I question, now, as I examine my life, why I always felt so much “busier” then, and why I am so much happier, now. If busy-ness can be equated with the amount of work and personal projects one can cram into a day, am I really busy?

No mother can deny the amount of work it takes to shape young lives into something of value—to focus and direct the boundless energy, imagination, and enthusiasm that each child carries in their little heart. But do you really consider it work to explain, for the “nth” time, that they need to apologize when they hurt someone, the first time you see them do it voluntarily?
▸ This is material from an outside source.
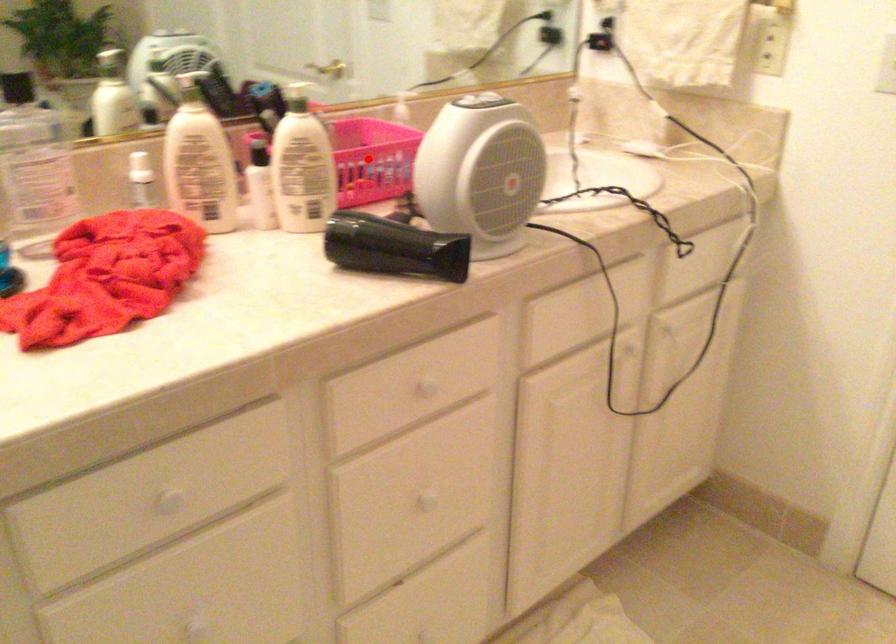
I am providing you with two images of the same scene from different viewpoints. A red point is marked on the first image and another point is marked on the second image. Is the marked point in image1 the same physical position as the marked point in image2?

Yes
Do you really count all the times you’ve named that colour, or letter, or animal, when they finally recognize it and name it themselves, and pride fills your heart at your young genius? Are the acts of discipline you have to hand out regretted when you see your child spontaneously perform an act of kindness and empathy for someone else? Do not a simple hug and kiss erase all the frustrations of the day?

The quality of my busy-ness has changed since becoming a mother. To spend my days instructing my children, loving them, and encouraging them, seems of much more worth than the vain and selfish pursuits I used to partake in. Perhaps this is what the outsider who comments on my daily life is seeing—the self-denial it takes to be a mother, regardless of the number or age of your children. You no longer have the time to be selfish. Perhaps they are secretly relieved it is not them, and admiring of someone who would be willing to give up so much of themselves to further the species.

As for myself, I do not begrudge these days that are filled with the rearing of two little boys. Although they are still so young, I already know in my heart that it passes far too quickly, and soon enough my young fledglings will grow up and fly from the nest. Then, I will have all the time I need—forty years or more, most likely—to pursue all of the things that I have had to set aside right now. I will probably look back with longing on the days when my sons were small enough to fit in a stroller, labeling them “good ol’.”